### Exercise description
Count the lines in the data that contain the string "catalogue" with matching case, and give only the number.

---*---

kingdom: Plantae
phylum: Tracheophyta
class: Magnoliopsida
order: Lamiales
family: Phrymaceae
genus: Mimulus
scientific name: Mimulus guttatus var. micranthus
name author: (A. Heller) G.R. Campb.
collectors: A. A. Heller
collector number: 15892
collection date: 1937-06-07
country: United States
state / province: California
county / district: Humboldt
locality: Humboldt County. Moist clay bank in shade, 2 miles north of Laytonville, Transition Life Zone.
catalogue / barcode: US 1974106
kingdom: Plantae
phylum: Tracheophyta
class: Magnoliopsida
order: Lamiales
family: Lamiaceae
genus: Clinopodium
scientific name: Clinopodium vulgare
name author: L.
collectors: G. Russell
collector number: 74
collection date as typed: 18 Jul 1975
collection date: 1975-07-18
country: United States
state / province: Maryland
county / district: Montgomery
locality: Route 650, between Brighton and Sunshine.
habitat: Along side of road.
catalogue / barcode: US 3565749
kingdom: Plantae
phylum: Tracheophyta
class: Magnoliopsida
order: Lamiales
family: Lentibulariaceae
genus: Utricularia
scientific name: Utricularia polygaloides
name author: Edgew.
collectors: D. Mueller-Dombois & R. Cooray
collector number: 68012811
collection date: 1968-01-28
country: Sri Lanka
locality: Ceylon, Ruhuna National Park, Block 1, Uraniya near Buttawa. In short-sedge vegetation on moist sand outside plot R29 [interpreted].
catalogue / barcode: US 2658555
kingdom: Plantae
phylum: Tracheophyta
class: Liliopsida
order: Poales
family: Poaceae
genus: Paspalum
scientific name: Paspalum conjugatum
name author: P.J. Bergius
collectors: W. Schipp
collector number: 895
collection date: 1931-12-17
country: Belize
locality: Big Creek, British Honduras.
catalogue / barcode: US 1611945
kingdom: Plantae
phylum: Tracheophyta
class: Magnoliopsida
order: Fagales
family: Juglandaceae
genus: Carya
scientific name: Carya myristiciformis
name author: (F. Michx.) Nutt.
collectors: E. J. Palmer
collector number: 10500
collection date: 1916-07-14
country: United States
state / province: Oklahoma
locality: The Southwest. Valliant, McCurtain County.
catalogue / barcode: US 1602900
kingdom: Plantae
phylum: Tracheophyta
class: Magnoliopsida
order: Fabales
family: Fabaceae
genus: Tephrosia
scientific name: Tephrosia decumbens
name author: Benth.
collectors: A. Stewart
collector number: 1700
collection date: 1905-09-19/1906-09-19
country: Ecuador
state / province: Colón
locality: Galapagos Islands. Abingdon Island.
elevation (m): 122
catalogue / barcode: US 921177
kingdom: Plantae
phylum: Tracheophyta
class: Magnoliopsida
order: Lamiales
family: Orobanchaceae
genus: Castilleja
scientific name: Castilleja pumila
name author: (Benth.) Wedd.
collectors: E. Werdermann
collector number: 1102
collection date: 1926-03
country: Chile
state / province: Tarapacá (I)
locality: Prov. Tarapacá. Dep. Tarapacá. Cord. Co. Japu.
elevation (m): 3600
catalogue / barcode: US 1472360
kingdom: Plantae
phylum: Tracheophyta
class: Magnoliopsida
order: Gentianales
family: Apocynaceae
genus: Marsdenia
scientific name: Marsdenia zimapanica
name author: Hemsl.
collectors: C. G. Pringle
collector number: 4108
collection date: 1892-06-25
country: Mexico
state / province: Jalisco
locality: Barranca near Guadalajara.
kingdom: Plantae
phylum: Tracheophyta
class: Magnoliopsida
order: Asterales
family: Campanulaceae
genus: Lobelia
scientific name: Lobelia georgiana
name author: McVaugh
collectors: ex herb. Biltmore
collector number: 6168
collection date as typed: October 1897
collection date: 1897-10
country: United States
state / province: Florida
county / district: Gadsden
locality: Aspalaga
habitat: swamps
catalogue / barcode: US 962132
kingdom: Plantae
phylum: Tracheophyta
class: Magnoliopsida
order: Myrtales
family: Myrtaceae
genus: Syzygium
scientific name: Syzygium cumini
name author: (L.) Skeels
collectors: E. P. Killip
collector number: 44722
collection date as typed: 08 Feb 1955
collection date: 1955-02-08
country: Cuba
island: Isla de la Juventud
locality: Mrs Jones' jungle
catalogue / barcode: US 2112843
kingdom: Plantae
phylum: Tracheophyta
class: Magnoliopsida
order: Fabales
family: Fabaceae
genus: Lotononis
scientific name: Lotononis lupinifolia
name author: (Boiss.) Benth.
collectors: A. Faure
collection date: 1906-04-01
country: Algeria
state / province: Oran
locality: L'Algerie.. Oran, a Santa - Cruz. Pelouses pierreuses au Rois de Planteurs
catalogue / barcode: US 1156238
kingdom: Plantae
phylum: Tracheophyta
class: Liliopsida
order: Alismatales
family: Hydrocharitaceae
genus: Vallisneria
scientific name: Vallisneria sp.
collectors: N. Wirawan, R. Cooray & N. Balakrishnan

---*---

### Output below
10